Suami Mpok Nur merinci secara jelas alokasi penyebaran PMA menyasar hotel bintang sebesar Rp1.335,31 miliar, restoran dan penyediaan makanan keliling Rp754,75 miliar, termasuk penyediaan akomodasi jangka pendek lainnya. Menparekraf menyampaikan, nilainya sebesar Rp468,21 miliar.

Lebih lanjut, katanya, tiga besar yang menjadi wilayah tujuan PMA berasal dari DKI Jakarta Rp1.083,86 miliar, Bali Rp716,40 miliar, dan Nusa Tenggara Barat sebesar Rp410,35 miliar.

Terkait penanaman dalam negeri, ia pun melaporkan angkanya yakni sebesar Rp11,96 triliun dengan rincian yaitu Hotel bintang Rp6.508,18 miliar, dan kawasan pariwisata Rp2.860,11 miliar.

Berikutnya adalah penyediaan minuman dan Menparekraf memastikan, investasi ini yang tertinggi di antara semua jenis usaha, yakni sebesar Rp882,33 miliar.

Setelah itu, menyusul tiga daerah tujuan terbesar lainnya dengan mengurut kacang dimulai dari Banten Rp2.512,80 miliar, DKI Rp1.902,22 miliar, serta Jawa Timur sebeasr Rp1.511,49 miliar.

Masih dalam sambutannya, Sandiaga juga menyampaikan terkait nilai devisa pariwisata, diprediksi menyentuh angka 0,47-1,7 miliar dolar AS di tahun depan.

Menurutnya, kontribusi produk domestik bruto diestimasi mencapai 4,3 persen.
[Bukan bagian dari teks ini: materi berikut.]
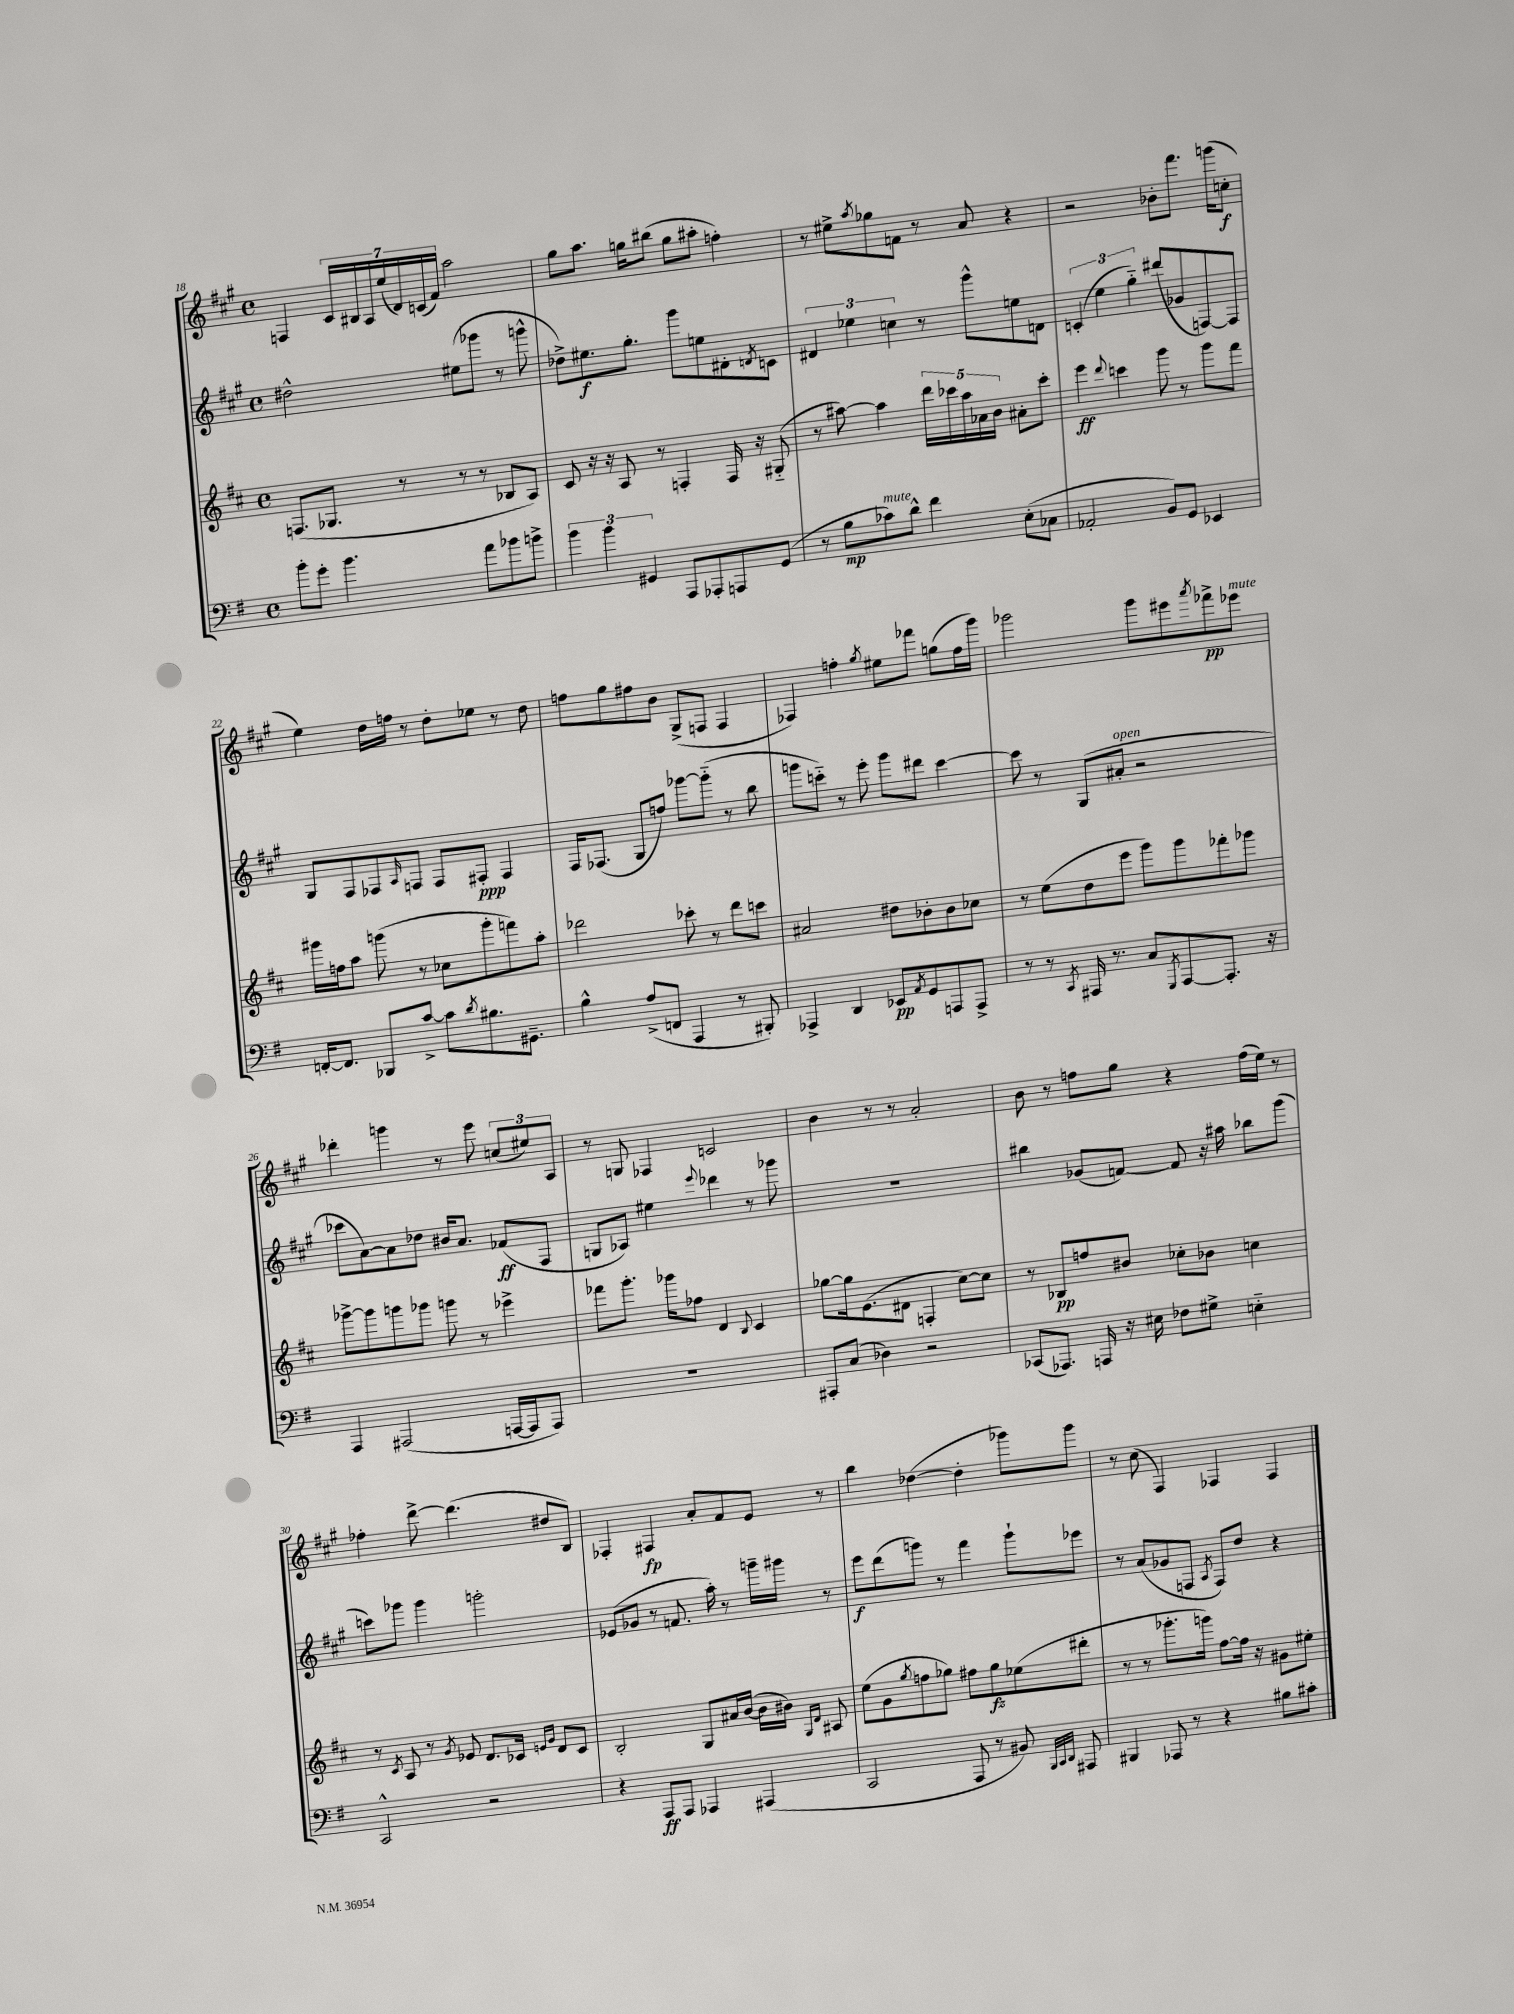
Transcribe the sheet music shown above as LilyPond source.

<<
\new StaffGroup <<
\new Staff = "s0" {
    \clef treble \key a \major \defaultTimeSignature \time 4/4
    f4 \tuplet 7/4 { cis'16 bis16 a16 e''16( d'16) c'16( fis'16) } a''2 |
    gis''8 a''8. g''16 bis''8( g''8 ais''8-. f''4-.) |
    r8 eis''8-> \acciaccatura { a''8 } ges''8 f'8 r8 a'8 r4 |
    r2 bes'8-. fis'''8. g'''16( c''8-.\f |
    e''4) d''16 f''16 r8 d''8-. ees''8 r8 d''8 |
    f''8 gis''8 fis''8 b'8 gis8->( f8 f4 |
    fes4) f''4-. \acciaccatura { gis''8 } eis''8 fes'''8 g''8( f''16 gis'''16) |
    ges'''2 ges'''8 eis'''8 \acciaccatura { a'''8 } fes'''8->\pp ees'''8^\markup { \italic "mute" } |
    des'''4-. g'''4 r8 e'''8 \tuplet 3/2 { c''8( eis''8) a8 } |
    r8 g8 fes4 c'2 |
    b'4 r8 r8 a'2-. |
    b'8 r8 f''8 gis''8 r4 f''16( e''16) r8 |
    fes''4-. d'''8~-> d'''4.( dis''8 b8) |
    fes4-. fis4\fp a'8-. fis'8 e'8 r8 |
    b''4 des''4~( des''4-. ges'''8) ges'''8 |
    r8 cis''8( fis4) fes4 fes4 \bar "|." |
}
\new Staff = "s1" {
    \clef treble \key a \major \defaultTimeSignature \time 4/4
    dis''2-^ eis''8( ges'''8 r8 g'''8-^ |
    des''8->) eis''8.\f gis''8.-. gis'''8 e''8 dis'8-. \acciaccatura { d'8 } c'8 |
    \tuplet 3/2 { dis'4 ees''4 c''4 } r8 gis'''8-^ e''8 d'8 |
    \tuplet 3/2 { c'4-.( e''4 gis''4-_) } dis'''8( ges'8 f8~) f8 |
    gis8 fis8 fes8 \grace { a16 } f8 f8 fis8-.\ppp fis4 |
    fis16 fes8.( gis8 f''8) ges'''8~ ges'''8-_( r8 b''8 |
    g'''8 c'''8-_) r8 e'''8-. g'''8 dis'''8 c'''4~ |
    c'''8 r8 gis8( ais'8-.^\markup { \italic "open" } r2 |
    ces'''8 a'8~) a'8 des''8 bis'16 a'8. fes'8\ff( fis8 |
    g8 aes8) eis''4 \appoggiatura { e'''8 } des'''4 r8 ges'''8 |
    R1 |
    bis''4 ges'8( f'8~) f'8 r16 ais''16 bes''8 gis'''8( |
    c'''8) ges'''8 ges'''4 g'''2-. |
    ees'8( ges'8 r8 f'8. a''16-.) r8 g'''16-- gis'''16 r8 |
    e'''8\f d'''8( g'''8) r8 fis'''4 g'''8-! ees'''8 |
    r8 a'8( ges'8 f8 \acciaccatura { a8 } f8) d''8 r4 \bar "|." |
}
\new Staff = "s2" {
    \clef treble \key d \major \defaultTimeSignature \time 4/4
    f8.( ges8. r8 r8 r8 bes8 a8) |
    cis'8 r16 r16 a8 r8 f4-. f16 r16 gis8-_( |
    r8 ais''8~) ais''4 \tuplet 5/4 { d'''16 ces'''16 ais''16 aes'16 b'16 } ais'8-. ces'''8-. |
    e'''4\ff \appoggiatura { d'''8 } c'''4 g'''8 r8 g'''8 fis'''8 |
    gis'''16 f''16 a''8 g'''8( r8 ces''8 g'''8-. f'''8) a''8-. |
    des'''2 ces'''8-. r8 des'''8 c'''8 |
    ais'2 dis''8 bes'8-. bes'8 ces''8 |
    r8 e''8( d''8 e'''8 g'''8) g'''8 fes'''8-. ges'''8 |
    ges'''8~-> ges'''8 g'''8 ges'''8 g'''8 r8 ees'''4-> |
    fes'''8 g'''8.-. ges'''16 fes''8 d'4 \appoggiatura { b8 } cis'4 |
    ges''8~ ges''16 e'8.( dis'8 f4-. cis''8~) cis''8 |
    r8 bes8\pp f''8 bis'8 ces''8-. bes'8 c''4 |
    r8 \acciaccatura { cis'8 } a8 r8 \acciaccatura { g'8 } ees'8 d'8. ces'16 \grace { e'16 g'16 } d'8 ces'8 |
    b2-. g8 ais'16 b'16~( b'16 bis'16) \grace { g16 d'16 } ais8 |
    e''8( g'8 \acciaccatura { g''8 } f''8 ges''8) fis''8 ges''8\fz ees''8( dis'''8-. |
    r8 r8 ges'''8.-. g'''16) fis''8~ fis''16 r16 gis'8 eis''8-. \bar "|." |
}
\new Staff = "s3" {
    \clef bass \key g \major \defaultTimeSignature \time 4/4
    b'8-. g'8-. b'4. a'8 bes'8 b'8-> |
    \tuplet 3/2 { b'4 b'4 gis,4 } a,,8 aes,,8-. a,,8 gis,8( |
    r8 b8\mp ces'8^\markup { \italic "mute" }) d'8-^ fis'4 e8-.( ces8 |
    aes,2-. b,8) g,8 ees,4 |
    f,16~-. f,8. bes,,8 c'8~-> c'8 \acciaccatura { d'8 } bis8. gis,8.-- |
    b4-^ a8->( f,8 a,,4 r8 bis,,8-.) |
    aes,,4-> d,4 ees,8\pp \acciaccatura { a,8 } g,8 a,,8 a,,8-> |
    r8 r8 \acciaccatura { c,8 } ais,,16 r8. c8 \acciaccatura { g,,8 } ais,,8~ ais,,8.-. r16 |
    a,,4 ais,,2( a,,16~ a,,16 a,,8) |
    R1 |
    ais,,8-. c8( des4) r2 |
    ces,8( aes,,8.) a,,16 r16 eis16 fes8 gis8-> e4-_ |
    c,2-^ r2 |
    r4 a,,8\ff a,,8 aes,,4 ais,,4( |
    c,2 a,,8 r8 bis,8) \grace { b,,32 c,32 d,32 } ais,,8 |
    bis,,4 aes,,8 r8 r4 bis8 cis'8-. \bar "|." |
}
>>
>>
\layout { \context { \Score currentBarNumber = #18 } }
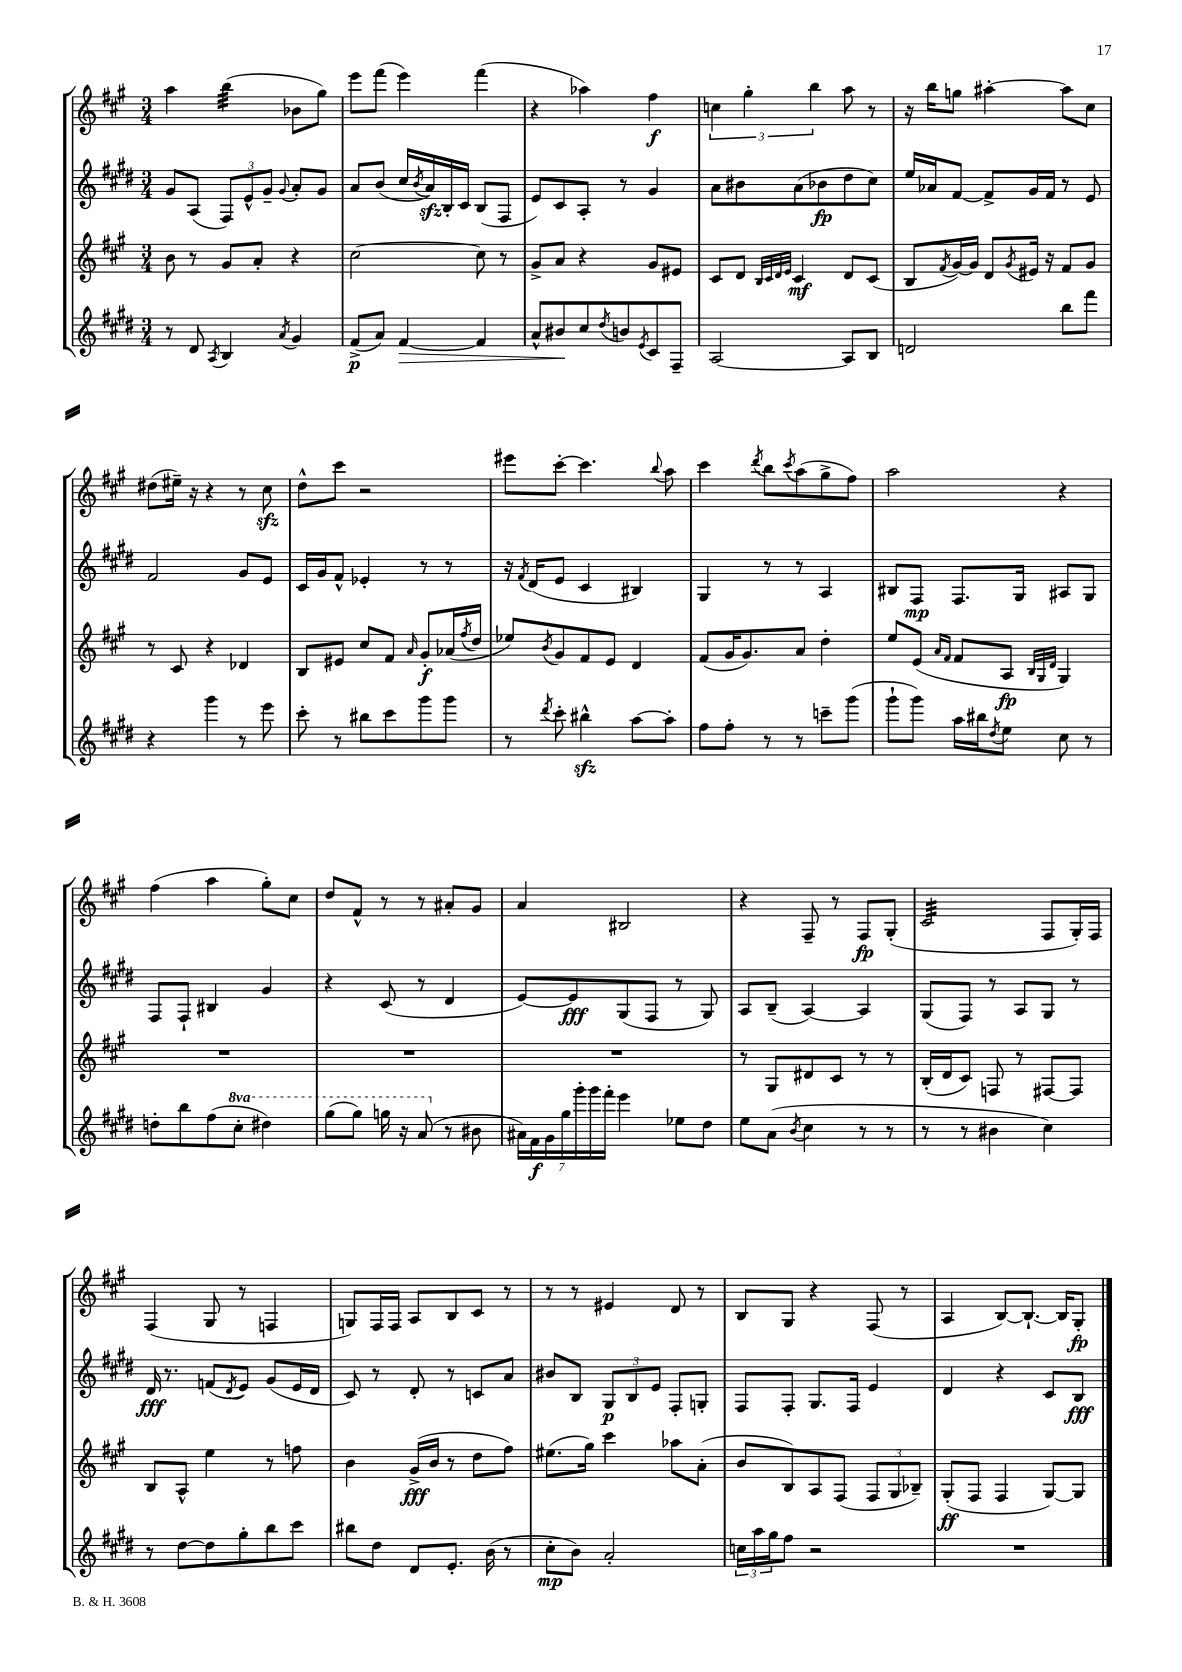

Lalu, nilai ekspor produk ekonomi kreatif senilai 21,28 miliar dolar AS.

“(Adapun) jumlah wisatawan mancanegara selalu menjadi yang kita kejar. Tapi kali ini begitu kita lihat angka di tahun 2020 mencapai 4,05 juta orang, di tahun 2021 diperkirakan 1,5 juta orang, di tahun depan kita fokuskan di 1,8-3,6 juta,” bebernya.

Berdasarkan kenyataan tersebut. Maka, mantan Wakil Gubernur DKI Jakarta menekankan untuk mengandalkan pergerakan wisatawan nusantara dan menargetkan sebesar 260-280 juta di tahun 2022, harapnya nilai tambah ekonomi kreatif akan mencapai Rp1.236 triliun.

“(Hal ini) yang membuat Indonesia kini berada di posisi tiga dunia setelah Amerika dengan Hollywood dan Korea Selatan dengan K-pop,” ungkapnya.